_Saved data entries_
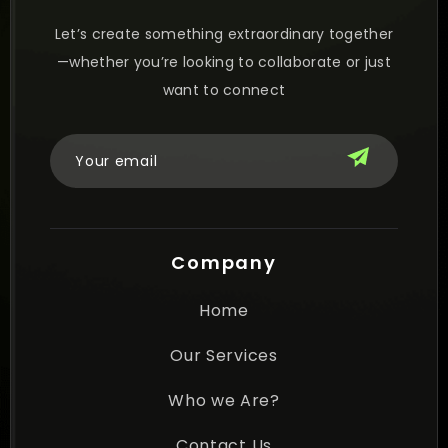
Let’s create something extraordinary together
—whether you’re looking to collaborate or just
want to connect
Company
Home
Our Services
Who we Are?
Contact Us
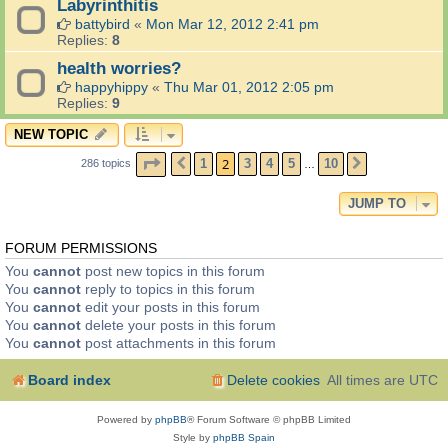
Labyrinthitis
battybird
«
Mon Mar 12, 2012 2:41 pm
Replies:
8
health worries?
happyhippy
«
Thu Mar 01, 2012 2:05 pm
Replies:
9
NEW TOPIC
PAGE
2
OF
10
2
1
3
4
5
10
286 topics
PREVIOUS
NEXT
…
JUMP TO
FORUM PERMISSIONS
You
cannot
post new topics in this forum
You
cannot
reply to topics in this forum
You
cannot
edit your posts in this forum
You
cannot
delete your posts in this forum
You
cannot
post attachments in this forum
Board index
Delete cookies
All times are
UTC
Powered by
phpBB
® Forum Software © phpBB Limited
Style by
phpBB Spain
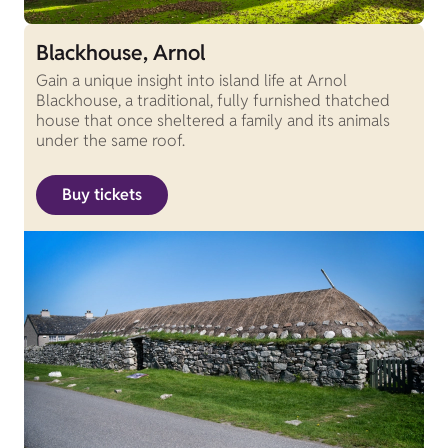
Blackhouse, Arnol
Gain a unique insight into island life at Arnol
Blackhouse, a traditional, fully furnished thatched
house that once sheltered a family and its animals
under the same roof.
Buy tickets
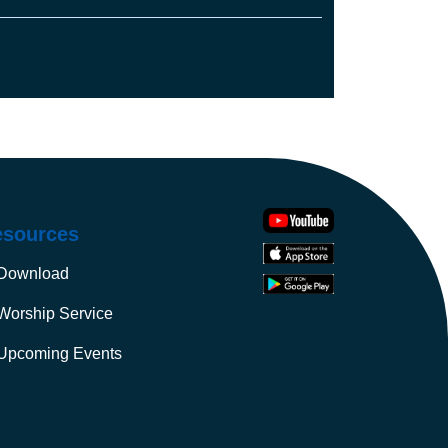
u shall have them for food.
rd of the air, and to everything that creeps
, I have given every green plant for food.”
deed, it was very good. And there was
esources
Download
Worship Service
Upcoming Events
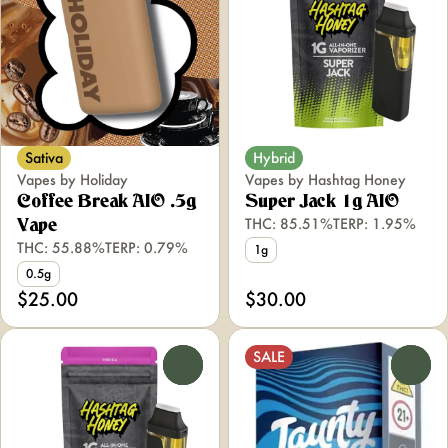
Sativa
Hybrid
Vapes by Holiday
Vapes by Hashtag Honey
Coffee Break AIO .5g
Super Jack 1g AIO
THC: 85.51%
TERP: 1.95%
Vape
THC: 55.88%
TERP: 0.79%
1g
0.5g
$25.00
$30.00
SALE
0
0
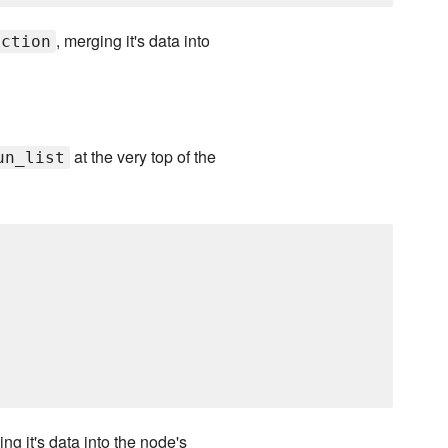
, merging it's data into
uction
at the very top of the
un_list
ing it's data into the node's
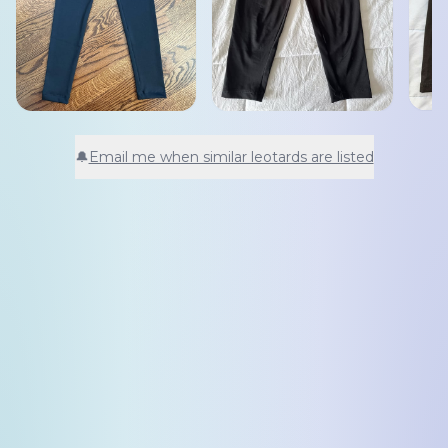
🔔
Email me when similar leotards are listed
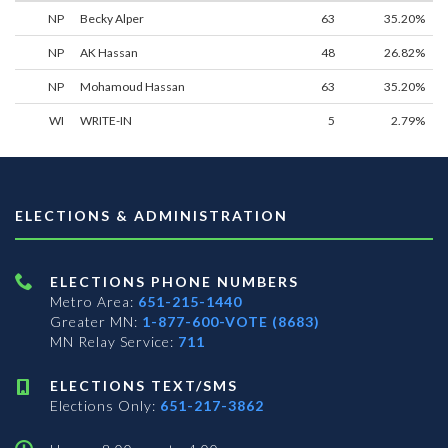
NP
Becky Alper
63
35.20%
NP
AK Hassan
48
26.82%
NP
Mohamoud Hassan
63
35.20%
WI
WRITE-IN
5
2.79%
ELECTIONS & ADMINISTRATION
ELECTIONS PHONE NUMBERS
Metro Area:
651-215-1440
Greater MN:
1-877-600-VOTE (8683)
MN Relay Service:
711
ELECTIONS TEXT/SMS
Elections Only:
651-217-3862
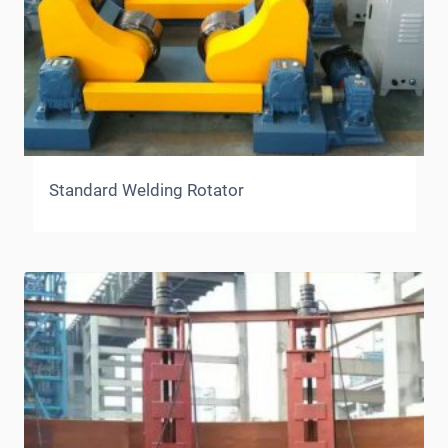
Standard Welding Rotator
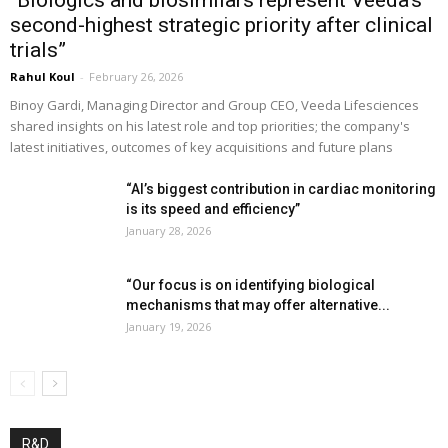
second-highest strategic priority after clinical
trials”
Rahul Koul
-
February 26, 2026
Binoy Gardi, Managing Director and Group CEO, Veeda Lifesciences
shared insights on his latest role and top priorities; the company's
latest initiatives, outcomes of key acquisitions and future plans
“AI’s biggest contribution in cardiac monitoring
is its speed and efficiency”
January 28, 2026
“Our focus is on identifying biological
mechanisms that may offer alternative...
January 19, 2026
R&D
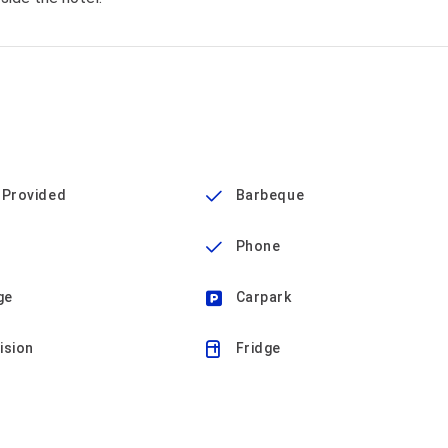
 Provided
Barbeque
Phone
ge
Carpark
ision
Fridge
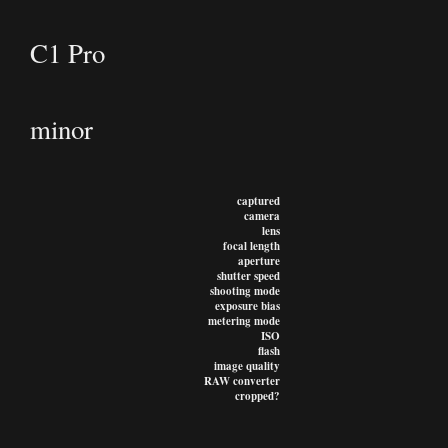
C1 Pro
minor
captured
camera
lens
focal length
aperture
shutter speed
shooting mode
exposure bias
metering mode
ISO
flash
image quality
RAW converter
cropped?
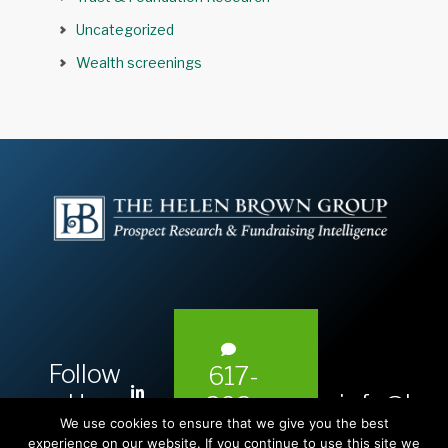
Uncategorized
Wealth screenings
Follow
617-
L
Us:
info@hel
393-
i
We use cookies to ensure that we give you the best
1983
experience on our website. If you continue to use this site we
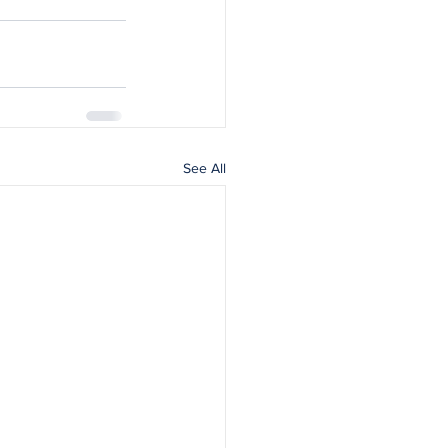
See All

_Try it_
Lines with the word "your": how many appear in the data? State only the number.

_Finished task_
2